# Driving Tests



## BunskiBoo (Jul 10, 2009)

Hello All,

Quickie questions:

1.
I suppose it's the same as in the UK but if you take a test in BC using an automatic car, does it mean that you can't then drive a stick shift?

2.
Does my better half have to re-take his motorcycle test over there too?

Ta awfully.


----------



## Oggy (Jan 25, 2009)

1. 
It's not the same as in the UK. You will be able to drive both a standard (manual) and an automatic vehicle once passing your test. 

2.
Sorry to break the news to your hubby, but yes, he will have to take the motorcycle driving test.


----------



## BunskiBoo (Jul 10, 2009)

Oggy said:


> 1.
> It's not the same as in the UK. You will be able to drive both a standard (manual) and an automatic vehicle once passing your test.
> 
> 2.
> Sorry to break the news to your hubby, but yes, he will have to take the motorcycle driving test.


Thanks for that Oggy!! I understand your answer but I'm not sure I explained myself fully. In the UK, if you take a driving test in an automatic car, you can only drive an automatic car. If you take the test in a manual car, you can drive both manual and automatic. Does this rule apply over in BC?

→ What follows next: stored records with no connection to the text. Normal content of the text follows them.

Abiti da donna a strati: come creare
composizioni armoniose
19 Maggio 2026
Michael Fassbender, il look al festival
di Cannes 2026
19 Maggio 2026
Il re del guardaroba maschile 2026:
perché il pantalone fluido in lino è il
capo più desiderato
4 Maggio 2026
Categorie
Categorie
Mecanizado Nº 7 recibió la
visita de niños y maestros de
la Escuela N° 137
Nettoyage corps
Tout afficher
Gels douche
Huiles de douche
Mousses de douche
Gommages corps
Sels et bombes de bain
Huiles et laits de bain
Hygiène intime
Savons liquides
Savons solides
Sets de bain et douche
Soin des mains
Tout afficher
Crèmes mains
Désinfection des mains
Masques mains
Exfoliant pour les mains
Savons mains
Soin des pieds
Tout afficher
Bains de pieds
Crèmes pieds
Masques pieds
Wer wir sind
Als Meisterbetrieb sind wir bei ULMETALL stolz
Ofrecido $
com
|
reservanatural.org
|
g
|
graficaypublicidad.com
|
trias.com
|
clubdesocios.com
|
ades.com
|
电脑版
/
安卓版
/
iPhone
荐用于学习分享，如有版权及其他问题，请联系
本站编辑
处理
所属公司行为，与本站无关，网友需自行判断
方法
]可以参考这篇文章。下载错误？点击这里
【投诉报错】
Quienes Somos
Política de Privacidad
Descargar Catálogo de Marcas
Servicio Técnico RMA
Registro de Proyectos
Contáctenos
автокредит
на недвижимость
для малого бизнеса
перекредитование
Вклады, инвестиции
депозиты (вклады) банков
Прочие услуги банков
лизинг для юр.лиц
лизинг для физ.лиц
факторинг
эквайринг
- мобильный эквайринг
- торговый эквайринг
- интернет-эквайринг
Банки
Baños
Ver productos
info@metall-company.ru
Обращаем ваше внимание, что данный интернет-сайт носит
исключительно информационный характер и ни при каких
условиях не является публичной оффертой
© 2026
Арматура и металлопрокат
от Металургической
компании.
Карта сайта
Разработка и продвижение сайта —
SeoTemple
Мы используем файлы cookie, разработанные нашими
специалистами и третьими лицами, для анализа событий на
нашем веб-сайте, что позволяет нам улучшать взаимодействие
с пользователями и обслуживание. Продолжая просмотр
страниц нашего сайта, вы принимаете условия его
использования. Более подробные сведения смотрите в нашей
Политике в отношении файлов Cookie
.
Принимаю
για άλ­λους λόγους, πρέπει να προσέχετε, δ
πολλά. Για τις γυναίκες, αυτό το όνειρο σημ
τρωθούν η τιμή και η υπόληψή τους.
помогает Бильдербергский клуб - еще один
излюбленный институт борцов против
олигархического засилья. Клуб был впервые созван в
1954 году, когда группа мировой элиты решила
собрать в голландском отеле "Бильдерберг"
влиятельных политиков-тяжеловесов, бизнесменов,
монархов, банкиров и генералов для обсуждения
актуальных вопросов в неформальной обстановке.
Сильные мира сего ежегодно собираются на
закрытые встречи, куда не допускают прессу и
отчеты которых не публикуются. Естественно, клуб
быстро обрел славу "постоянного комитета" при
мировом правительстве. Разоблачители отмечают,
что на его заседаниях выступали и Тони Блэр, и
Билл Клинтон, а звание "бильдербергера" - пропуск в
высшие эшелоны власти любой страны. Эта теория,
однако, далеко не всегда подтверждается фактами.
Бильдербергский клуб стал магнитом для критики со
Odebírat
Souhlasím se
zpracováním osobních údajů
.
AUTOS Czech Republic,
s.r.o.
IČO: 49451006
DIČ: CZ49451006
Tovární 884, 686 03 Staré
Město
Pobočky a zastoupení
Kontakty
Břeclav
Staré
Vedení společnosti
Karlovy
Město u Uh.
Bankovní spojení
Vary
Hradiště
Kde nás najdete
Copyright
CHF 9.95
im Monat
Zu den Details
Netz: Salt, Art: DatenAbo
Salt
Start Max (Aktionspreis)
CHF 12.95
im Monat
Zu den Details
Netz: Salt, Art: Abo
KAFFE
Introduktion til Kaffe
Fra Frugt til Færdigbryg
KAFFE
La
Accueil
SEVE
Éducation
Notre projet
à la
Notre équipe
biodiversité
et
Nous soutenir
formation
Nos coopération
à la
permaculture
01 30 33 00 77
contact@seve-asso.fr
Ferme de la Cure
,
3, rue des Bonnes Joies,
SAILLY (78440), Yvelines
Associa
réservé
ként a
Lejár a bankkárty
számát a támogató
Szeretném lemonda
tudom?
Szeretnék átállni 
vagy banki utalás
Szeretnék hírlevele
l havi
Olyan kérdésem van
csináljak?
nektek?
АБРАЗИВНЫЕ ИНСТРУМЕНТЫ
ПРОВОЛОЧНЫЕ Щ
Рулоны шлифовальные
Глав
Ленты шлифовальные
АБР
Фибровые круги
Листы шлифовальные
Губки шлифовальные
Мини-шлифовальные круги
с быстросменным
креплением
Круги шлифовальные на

Hubby (to be) looked none too pleased about having to take his motorcycle test again but there we are, that's the way it goes....

Thanks though, for answering....hope to hear soon.


----------



## Oggy (Jan 25, 2009)

No problem, BunskiBoo! I understand what you were saying - my hubby is from Scotland, so I'm familiar with some of rules in the UK. 

The province doesn't differentiate between automatic and standard, so if you were to take your test in an automatic and pass, you will also be able to operate a vehicle with standard transmission. I've always driven a standard (manual) but took my test in an automatic just in case the nerves got to me & I popped the clutch or stalled it!! *blush* 

I had a feeling that the news wouldn't go over well with your other half. When he does the testing, there will be basic manoeuvres done in the parking lot & then for the actual road test, he'll be given a headset so he can hear the examiner's directions while they follow behind him in a vehicle. 

Don't sweat the testing too much because those of us who have worked with insurance know full well that if you've driven in the UK... you could probably teach us a thing or three about driving properly!!  Our impression - the British driver's licence is one of the toughest to get!


----------